SUPPLIED DATA:
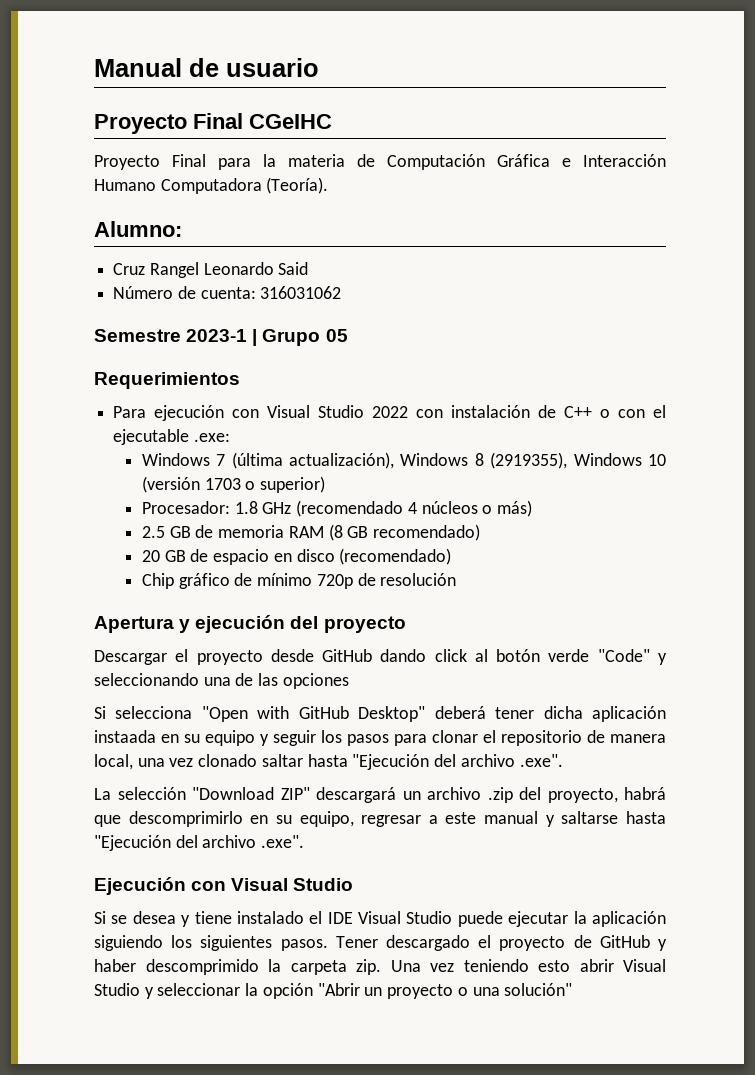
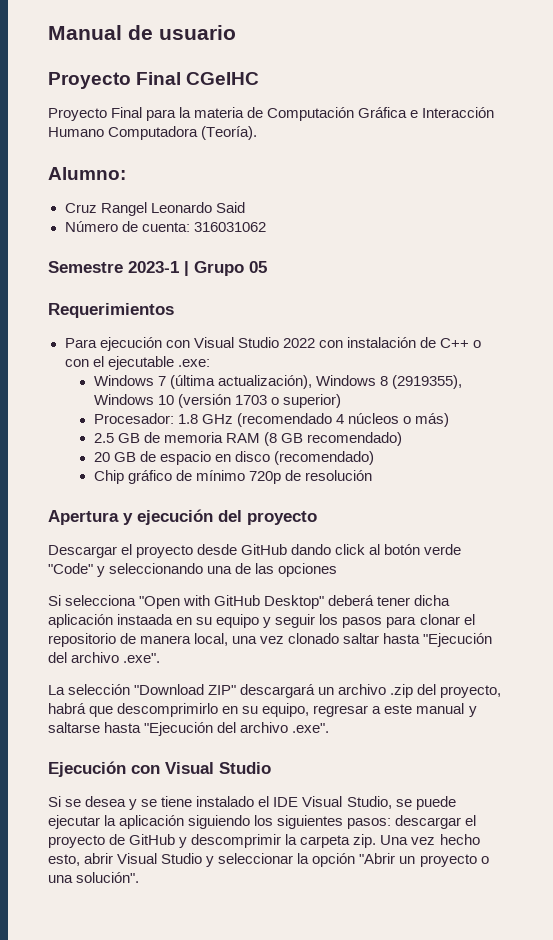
(191, 921) none -> [141,799,158,807] se
[406,911,453,924] Studio -> [346,796,412,809] Studio, se
[280,935,470,951] pasos. Tener descargado -> [347,815,462,829] pasos: descargar
[94,959,259,975] haber descomprimido -> [191,834,282,848] descomprimir
[463,959,570,972] teniendo esto -> [439,834,480,845] [48,854,80,866] hecho esto,
[504,983,573,996] solución" -> [76,872,140,883] solución".

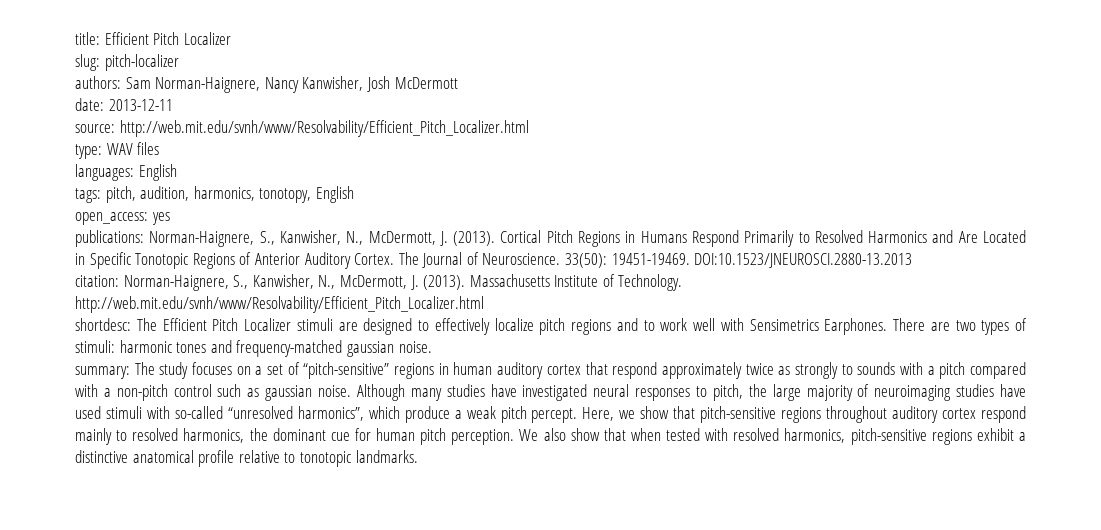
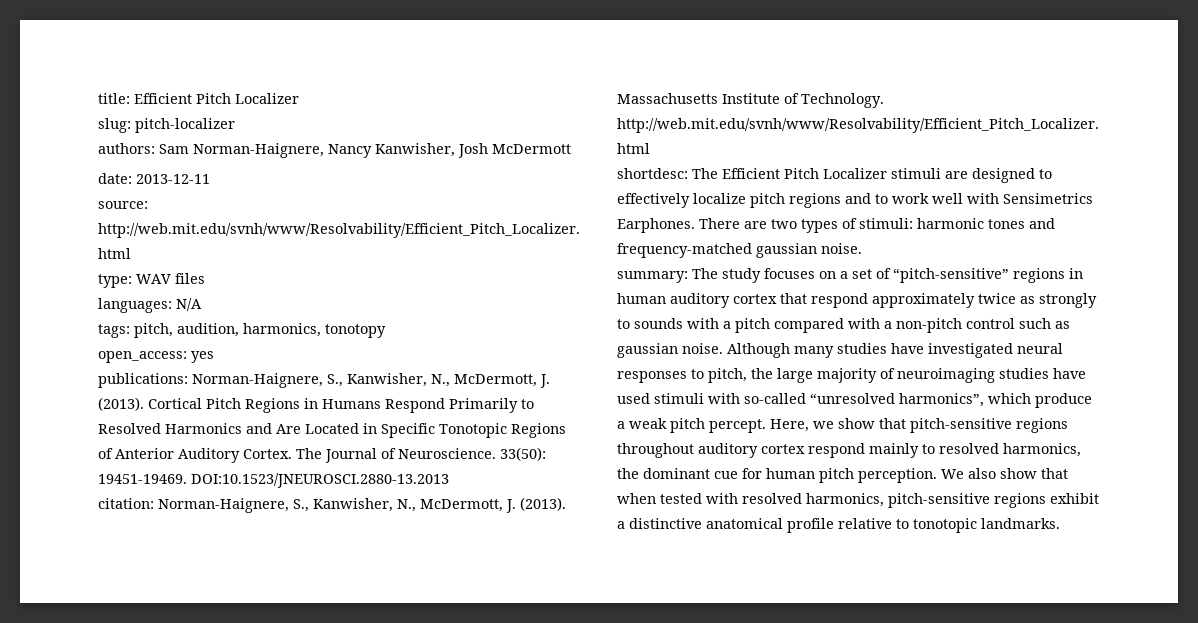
[138,164,177,181] English -> [176,298,202,311] N/A
[259,186,354,203] tonotopy, English -> [325,324,386,338] tonotopy

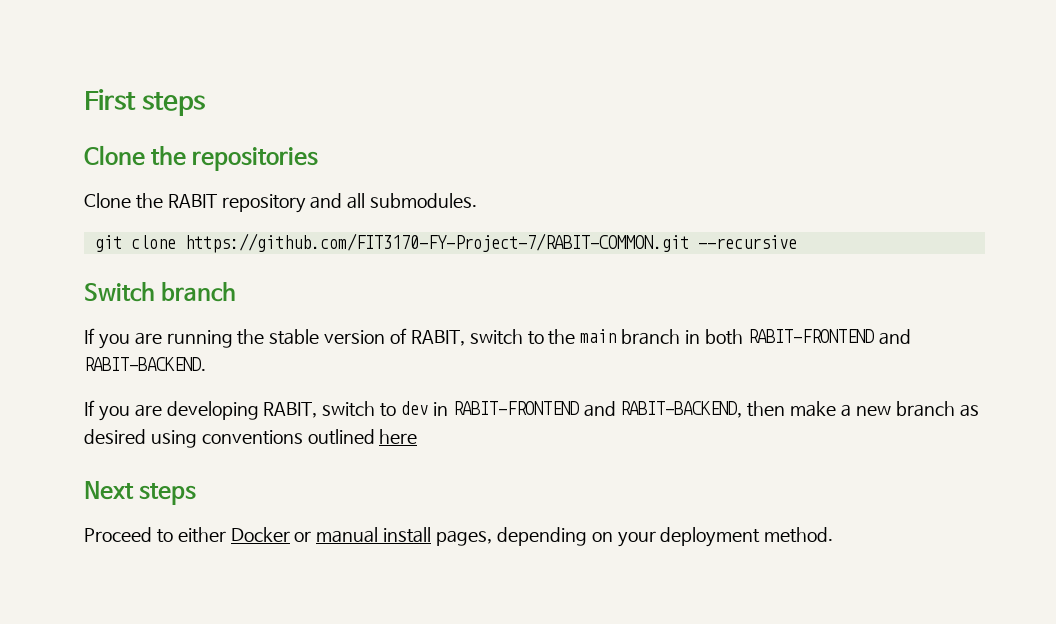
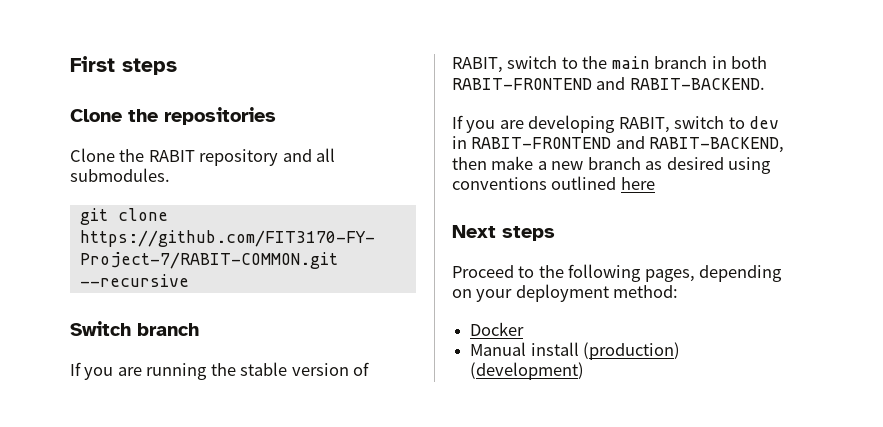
[177,527,432,543] either Docker or manual install -> [538,264,642,282] the following
[764,527,834,543] method. -> [613,285,679,298] [470,322,525,336] [470,342,681,360] [470,362,585,380] method: // Docker // Manual install (production) (development)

WORK ORDER:
Beginning at the line with "[259,186,354,203] tonotopy, English", reproduce each line exactly through the last line of the records above, with pictures left out.

ANSWER TO THE PROBLEM:
[259,186,354,203] tonotopy, English -> [325,324,386,338] tonotopy

[177,527,432,543] either Docker or manual install -> [538,264,642,282] the following
[764,527,834,543] method. -> [613,285,679,298] [470,322,525,336] [470,342,681,360] [470,362,585,380] method: // Docker // Manual install (production) (development)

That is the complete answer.